Please set down the records exactly, keeping every line.

Start of AVAILABLE DATA

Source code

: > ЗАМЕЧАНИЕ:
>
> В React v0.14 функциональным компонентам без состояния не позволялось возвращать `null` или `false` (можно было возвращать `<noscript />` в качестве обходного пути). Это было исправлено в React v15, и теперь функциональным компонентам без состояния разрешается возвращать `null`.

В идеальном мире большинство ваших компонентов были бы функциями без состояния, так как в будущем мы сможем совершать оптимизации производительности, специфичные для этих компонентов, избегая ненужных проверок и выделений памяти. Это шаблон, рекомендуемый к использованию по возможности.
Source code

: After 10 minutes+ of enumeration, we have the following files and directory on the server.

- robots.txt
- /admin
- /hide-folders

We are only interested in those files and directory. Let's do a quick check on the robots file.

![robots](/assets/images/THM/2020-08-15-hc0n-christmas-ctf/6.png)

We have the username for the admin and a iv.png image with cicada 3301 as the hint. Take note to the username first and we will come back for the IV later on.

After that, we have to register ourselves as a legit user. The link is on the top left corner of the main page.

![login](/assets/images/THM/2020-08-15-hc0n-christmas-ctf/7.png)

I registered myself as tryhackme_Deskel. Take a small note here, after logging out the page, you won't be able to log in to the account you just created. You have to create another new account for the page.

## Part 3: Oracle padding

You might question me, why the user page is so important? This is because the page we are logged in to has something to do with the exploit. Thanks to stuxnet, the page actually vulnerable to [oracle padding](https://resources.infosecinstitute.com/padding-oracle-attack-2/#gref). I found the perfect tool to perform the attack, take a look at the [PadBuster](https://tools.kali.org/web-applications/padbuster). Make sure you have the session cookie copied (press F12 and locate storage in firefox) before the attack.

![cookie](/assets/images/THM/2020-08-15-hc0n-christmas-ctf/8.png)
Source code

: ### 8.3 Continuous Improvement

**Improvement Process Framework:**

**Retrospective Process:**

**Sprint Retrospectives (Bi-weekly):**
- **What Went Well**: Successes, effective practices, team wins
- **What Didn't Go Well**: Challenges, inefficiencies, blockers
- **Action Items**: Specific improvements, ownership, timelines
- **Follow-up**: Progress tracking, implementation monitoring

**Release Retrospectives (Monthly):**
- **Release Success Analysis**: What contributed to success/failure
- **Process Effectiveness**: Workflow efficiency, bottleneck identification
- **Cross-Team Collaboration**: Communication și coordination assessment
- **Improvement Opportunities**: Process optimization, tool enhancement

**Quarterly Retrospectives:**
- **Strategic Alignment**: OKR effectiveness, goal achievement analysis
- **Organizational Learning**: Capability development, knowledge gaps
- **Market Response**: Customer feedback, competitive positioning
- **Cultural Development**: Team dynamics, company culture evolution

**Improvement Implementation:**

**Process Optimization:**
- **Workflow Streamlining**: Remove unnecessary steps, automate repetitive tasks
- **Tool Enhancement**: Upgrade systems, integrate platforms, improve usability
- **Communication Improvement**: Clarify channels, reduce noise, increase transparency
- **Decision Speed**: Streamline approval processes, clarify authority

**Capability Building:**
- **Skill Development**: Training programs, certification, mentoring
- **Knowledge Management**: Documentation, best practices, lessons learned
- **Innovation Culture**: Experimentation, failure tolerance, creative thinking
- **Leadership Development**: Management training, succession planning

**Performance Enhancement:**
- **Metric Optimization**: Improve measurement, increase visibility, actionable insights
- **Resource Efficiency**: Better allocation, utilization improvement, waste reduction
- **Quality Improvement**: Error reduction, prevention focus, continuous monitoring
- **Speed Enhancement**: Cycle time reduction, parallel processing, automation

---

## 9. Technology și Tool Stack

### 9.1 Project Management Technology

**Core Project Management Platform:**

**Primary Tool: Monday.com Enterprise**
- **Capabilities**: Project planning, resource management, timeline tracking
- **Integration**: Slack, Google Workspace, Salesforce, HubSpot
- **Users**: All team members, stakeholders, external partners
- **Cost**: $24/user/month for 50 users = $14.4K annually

End of AVAILABLE DATA

**ANSWER SPACE**:
Source code

: > ЗАМЕЧАНИЕ:
>
> В React v0.14 функциональным компонентам без состояния не позволялось возвращать `null` или `false` (можно было возвращать `<noscript />` в качестве обходного пути). Это было исправлено в React v15, и теперь функциональным компонентам без состояния разрешается возвращать `null`.

В идеальном мире большинство ваших компонентов были бы функциями без состояния, так как в будущем мы сможем совершать оптимизации производительности, специфичные для этих компонентов, избегая ненужных проверок и выделений памяти. Это шаблон, рекомендуемый к использованию по возможности.
Source code

: After 10 minutes+ of enumeration, we have the following files and directory on the server.

- robots.txt
- /admin
- /hide-folders

We are only interested in those files and directory. Let's do a quick check on the robots file.

![robots](/assets/images/THM/2020-08-15-hc0n-christmas-ctf/6.png)

We have the username for the admin and a iv.png image with cicada 3301 as the hint. Take note to the username first and we will come back for the IV later on.

After that, we have to register ourselves as a legit user. The link is on the top left corner of the main page.

![login](/assets/images/THM/2020-08-15-hc0n-christmas-ctf/7.png)

I registered myself as tryhackme_Deskel. Take a small note here, after logging out the page, you won't be able to log in to the account you just created. You have to create another new account for the page.

## Part 3: Oracle padding

You might question me, why the user page is so important? This is because the page we are logged in to has something to do with the exploit. Thanks to stuxnet, the page actually vulnerable to [oracle padding](https://resources.infosecinstitute.com/padding-oracle-attack-2/#gref). I found the perfect tool to perform the attack, take a look at the [PadBuster](https://tools.kali.org/web-applications/padbuster). Make sure you have the session cookie copied (press F12 and locate storage in firefox) before the attack.

![cookie](/assets/images/THM/2020-08-15-hc0n-christmas-ctf/8.png)
Source code

: ### 8.3 Continuous Improvement

**Improvement Process Framework:**

**Retrospective Process:**

**Sprint Retrospectives (Bi-weekly):**
- **What Went Well**: Successes, effective practices, team wins
- **What Didn't Go Well**: Challenges, inefficiencies, blockers
- **Action Items**: Specific improvements, ownership, timelines
- **Follow-up**: Progress tracking, implementation monitoring

**Release Retrospectives (Monthly):**
- **Release Success Analysis**: What contributed to success/failure
- **Process Effectiveness**: Workflow efficiency, bottleneck identification
- **Cross-Team Collaboration**: Communication și coordination assessment
- **Improvement Opportunities**: Process optimization, tool enhancement

**Quarterly Retrospectives:**
- **Strategic Alignment**: OKR effectiveness, goal achievement analysis
- **Organizational Learning**: Capability development, knowledge gaps
- **Market Response**: Customer feedback, competitive positioning
- **Cultural Development**: Team dynamics, company culture evolution

**Improvement Implementation:**

**Process Optimization:**
- **Workflow Streamlining**: Remove unnecessary steps, automate repetitive tasks
- **Tool Enhancement**: Upgrade systems, integrate platforms, improve usability
- **Communication Improvement**: Clarify channels, reduce noise, increase transparency
- **Decision Speed**: Streamline approval processes, clarify authority

**Capability Building:**
- **Skill Development**: Training programs, certification, mentoring
- **Knowledge Management**: Documentation, best practices, lessons learned
- **Innovation Culture**: Experimentation, failure tolerance, creative thinking
- **Leadership Development**: Management training, succession planning

**Performance Enhancement:**
- **Metric Optimization**: Improve measurement, increase visibility, actionable insights
- **Resource Efficiency**: Better allocation, utilization improvement, waste reduction
- **Quality Improvement**: Error reduction, prevention focus, continuous monitoring
- **Speed Enhancement**: Cycle time reduction, parallel processing, automation

---

## 9. Technology și Tool Stack

### 9.1 Project Management Technology

**Core Project Management Platform:**

**Primary Tool: Monday.com Enterprise**
- **Capabilities**: Project planning, resource management, timeline tracking
- **Integration**: Slack, Google Workspace, Salesforce, HubSpot
- **Users**: All team members, stakeholders, external partners
- **Cost**: $24/user/month for 50 users = $14.4K annually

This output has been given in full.